I walked out of that meeting feeling like we were going to get everything they had to offer Henry… the max of 4 days in morning preschool, private speech therapy every day, private OT possibly once a week, group OT, Speech and PT daily. I expected to have to battle them in response to comments like, “Well we just don’t really have that in the budget” or “Maybe we can give him 10 minutes group therapy once a month”…something horrific like that. I have heard horror stories about these things…I didn’t just come up with this all on my own :)
Basically the meeting was a round table discussion between myself, Henry’s dad, his three EI therapists, the preschool teacher, and school SLP, OT and PT. Henry wandered around the classroom and played, and I think he also charmed everyone there!
Henry had some of his tremors during our visit and the OT happened to catch them. They are very interested to hear what a neurologist has to say about it and believe me, we are too! I wish we could get him in sooner to see one, it feels like we have been waiting forever! Yale and Hasbro are currently like Fort Knox.

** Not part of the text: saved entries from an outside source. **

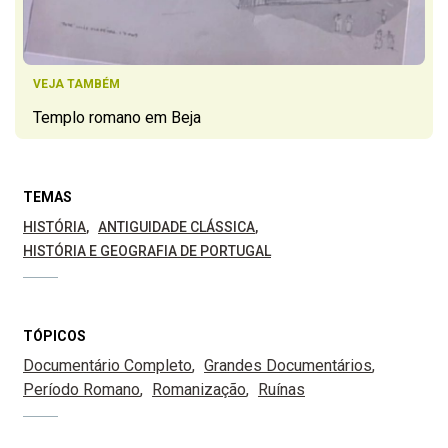
VEJA TAMBÉM
Templo romano em Beja
TEMAS
HISTÓRIA
ANTIGUIDADE CLÁSSICA
HISTÓRIA E GEOGRAFIA DE PORTUGAL
TÓPICOS
Documentário Completo
Grandes Documentários
Período Romano
Romanização
Ruínas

I came prepared with copies of his prior evaluations and reports. The SLP seemed particularly interested in the one from Kaufman. I was pleasantly surprised at what the school had to offer. It felt more like a private school than a public school. I was also surprised at their awareness of apraxia and sensory processing disorder. I guess I shouldn’t have been, they work with special needs children all the time. All I had to go off of was the confused expressions I got from friends and family when I tried to explain it all to them. No one I know, myself included, had ever heard of apraxia. It’s not exactly common so I was relieved that they have had a few apraxic students in the past. It impressed me that they planned on coming to his playgroup to observe him and also would attend a few of his private speech therapy sessions. They also assured me there is great communication between all of the team members and that they would be working on the same goals at the same time, private speech therapy included. It sounds like the program is extremely well planned and would be a great fit for Henry.
I believe we meet again in March to finalize the details and at that point I will find out exactly what services Henry will qualify for. I hope the outcome is as positive as it felt that day!